CIA, FBI And Much Of US Military Aren't Doing The Most Basic Things To Encrypt Email

 
Techdirt|Mike Masnick
 
It's no secret that FBI Director James Comey is somewhat clueless about encryption -- to the point that he doesn't even realize that stronger encryption will actually better protect Americans. But it seems to go beyond that. Apparently he's so clueless about encryption that he doesn't realize that it will help protect FBI agents. Lorenzo Franceschi-Bicchierai has a great story over at Vice Motherboard concerning key parts of our government that should understand the importance of keeping emails secret, that have failed to take the most basic steps in securing email communications. And the FBI is one of the agencies that has not done so. Ditto with the CIA. Or most branches of the military (the Air Force -- which used to run the US cybersecurity efforts -- is the one exception).

Specifically, the article focuses on the use of STARTTLS, which is used to encrypt emails in transit between service providers (it's not nearly as secure as doing full end-to-end encryption of the messages like PGP -- in which case the email providers can't read your email -- but it's a key tool for at least protecting your messages in transit between those providers). Most email systems use STARTTLS these days. Gmail has offered it since it launched over a decade ago. And for STARTTLS to work, both sides of the email provider chain need to be using it. Google has published stats on how much of the emails sent via Gmail are able to be sent with STARTTLS for a little while now and it keeps going up, such that these days, it's pretty rare for email providers not to offer STARTTLS -- with 80% of outbound mail and 61% of inbound mail using it. Yet the US military, the CIA and the FBI don't use it (the NSA does, because they're no dummies about encryption). Google and others in the tech industry have been begging email providers to use STARTTLS for a while, but apparently the US government, including agencies that you'd figure would want to protect secrets, apparently still hasn't figured this out.

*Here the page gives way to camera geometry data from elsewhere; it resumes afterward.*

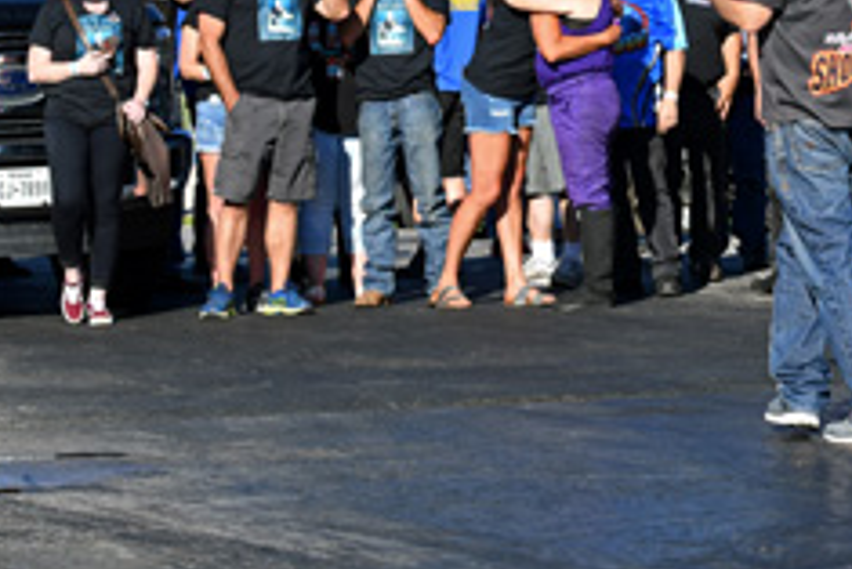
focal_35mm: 223
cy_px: 109
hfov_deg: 9.2
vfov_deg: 6.2
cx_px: 798
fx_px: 5281
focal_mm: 70
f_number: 5.6
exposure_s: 1/1250
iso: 200
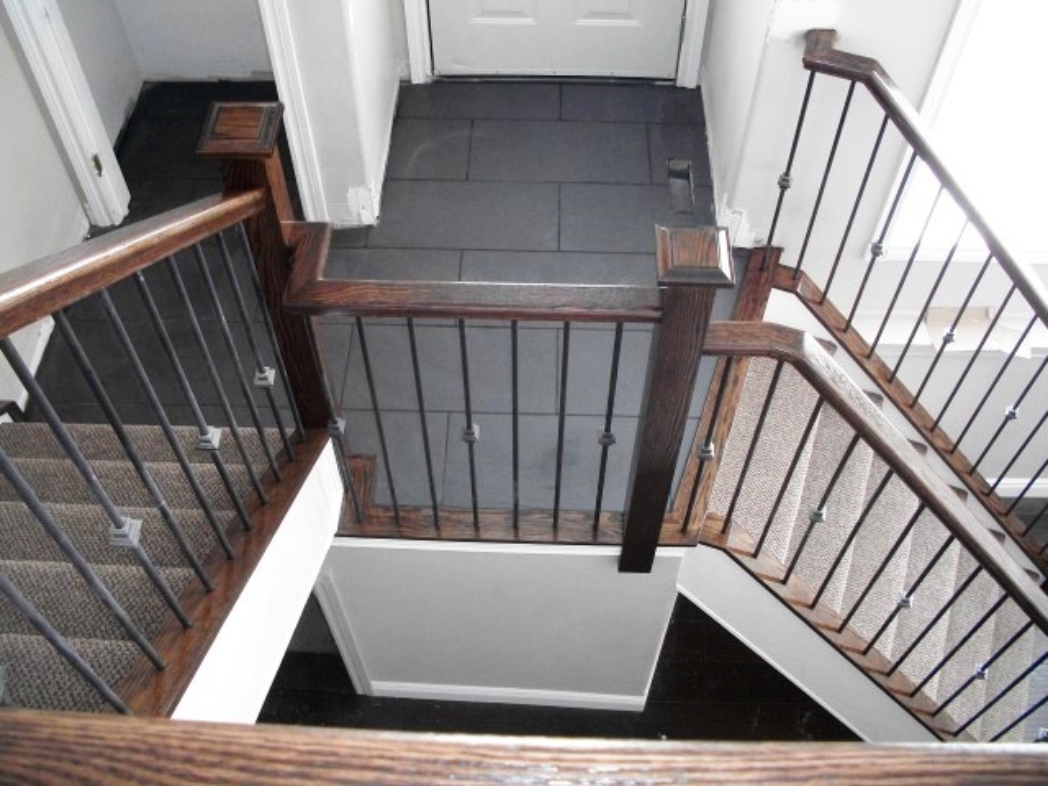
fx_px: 1060
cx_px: 524
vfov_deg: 40.7
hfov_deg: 52.6
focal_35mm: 35
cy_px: 393
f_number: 3.1
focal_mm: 6.3
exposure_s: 1/50
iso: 400
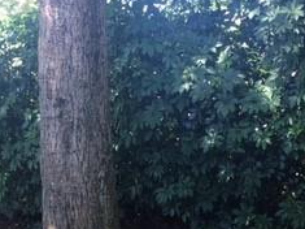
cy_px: 203
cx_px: 183
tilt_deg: -10.5
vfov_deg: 18.4
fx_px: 696
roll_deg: +2.4
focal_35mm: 79
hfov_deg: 24.7
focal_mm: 4.15
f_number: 2.2
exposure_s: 1/60
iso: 25
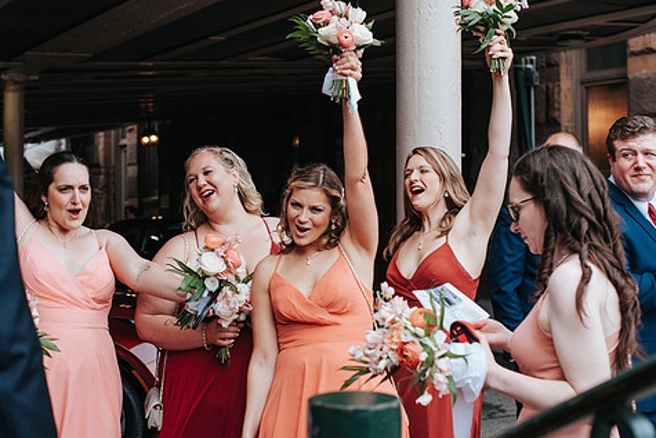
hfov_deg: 32.8
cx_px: 276
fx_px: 1112
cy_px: 222
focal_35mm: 61
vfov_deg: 22.3
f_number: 4
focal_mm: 50
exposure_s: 1/250
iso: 220
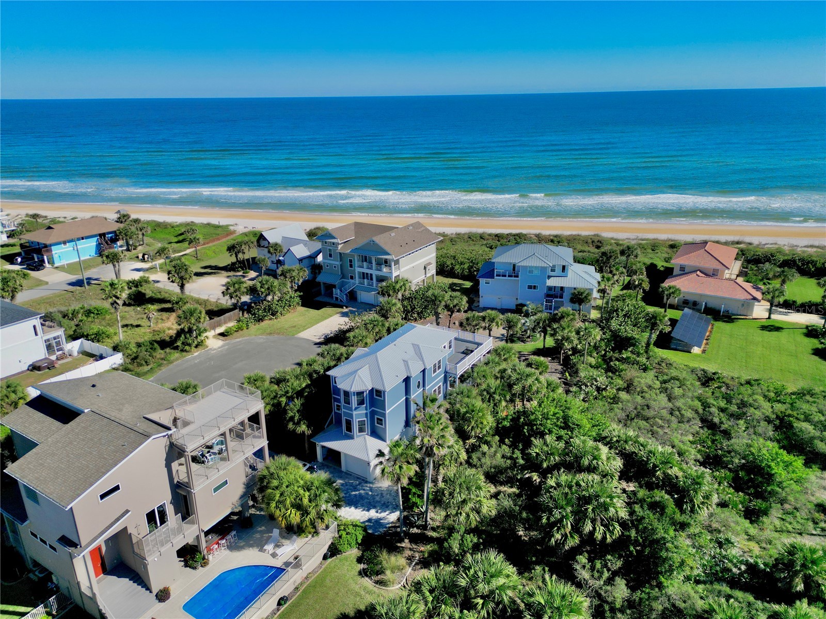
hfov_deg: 71.6
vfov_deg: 56.8
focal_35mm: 24
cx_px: 413
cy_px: 310
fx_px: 573
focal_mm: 6.72
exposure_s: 1/5000
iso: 110
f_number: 1.7
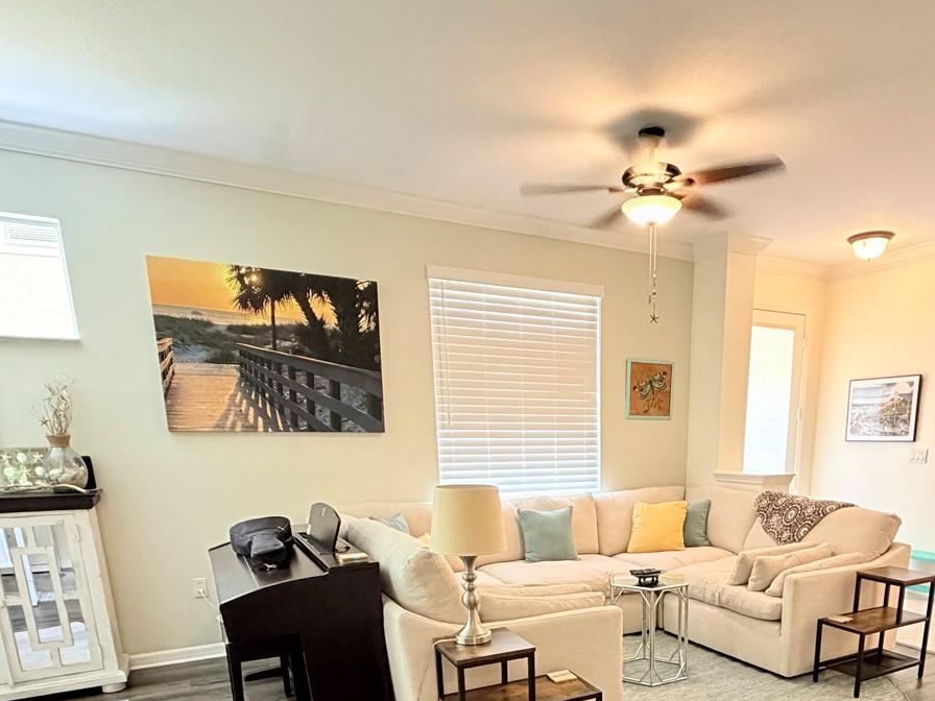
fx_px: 675
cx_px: 592
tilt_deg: -14.4
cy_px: 602
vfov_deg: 50.1
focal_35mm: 25
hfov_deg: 68.2
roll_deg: -0.2
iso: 800
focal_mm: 2.22
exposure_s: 1/60
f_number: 2.2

When Franceschi-Bicchierai asked the Defense Department why most of the military doesn't support it, he got a nonsensical answer:
In a statement emailed to Motherboard, a spokesperson for the Defense Information Systems Agency (DISA), the Pentagon’s branch that oversees email and other technologies, said the DISA's DOD Enterprise Email (DEE) does not support STARTTLS.

“STARTTLS is an extension for the Post Office Protocol 3 and Internet Message Access protocols, which rely on username and password for system access,” the spokesperson wrote. “To remain compliant with DOD PKI policy, DEE does not support the use of username and password to grant access, and does not leverage either protocol.”

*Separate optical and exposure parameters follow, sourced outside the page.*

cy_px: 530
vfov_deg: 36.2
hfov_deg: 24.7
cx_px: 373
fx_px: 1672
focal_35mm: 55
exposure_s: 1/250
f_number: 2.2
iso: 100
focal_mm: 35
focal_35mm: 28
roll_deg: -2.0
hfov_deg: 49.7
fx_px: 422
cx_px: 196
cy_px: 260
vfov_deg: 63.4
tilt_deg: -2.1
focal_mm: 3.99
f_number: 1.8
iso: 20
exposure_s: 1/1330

The spokesperson did not respond to several follow-ups, asking to clarify the statement. Michael Adams, an information security expert who served more than two decades in the US Special Operations Command, said that DISA’s explanation is “an unacceptable and technically inept answer,” and criticized the Pentagon for not taking security seriously and implementing STARTTLS.

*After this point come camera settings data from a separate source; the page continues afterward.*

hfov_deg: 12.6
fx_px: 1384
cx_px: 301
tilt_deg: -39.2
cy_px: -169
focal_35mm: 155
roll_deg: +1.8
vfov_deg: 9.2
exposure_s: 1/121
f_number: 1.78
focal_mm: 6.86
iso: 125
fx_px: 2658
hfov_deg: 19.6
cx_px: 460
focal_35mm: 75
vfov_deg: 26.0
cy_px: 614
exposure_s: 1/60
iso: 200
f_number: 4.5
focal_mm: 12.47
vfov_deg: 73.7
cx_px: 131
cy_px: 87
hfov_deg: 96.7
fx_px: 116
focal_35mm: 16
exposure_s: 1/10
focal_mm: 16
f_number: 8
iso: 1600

“I can’t think of a single technical reason why they wouldn’t use it,” he told Motherboard in a phone interview. “It’s absurd.”
That opening sentence of the statement from the DOD reads like someone who is just discovering the technical details of email. It's stating something that is (1) meaningless to the question and (2) stated in a manner different than any knowledgeable person would say things. Someone who deals with this stuff would just say POP3 and IMAP rather than spell them out -- and again, that's totally unrelated to the question of STARTTLS. So is the use of PKI (public key infrastructure) for emails.

In the past, I'd mainly assumed that when the FBI spoke out against encryption, it was mainly a smokescreen to try to get more backdoors to make its own life easier. But could it actually be that the FBI (and the CIA and the DOD) don't even realize how important encryption is to protect their own information?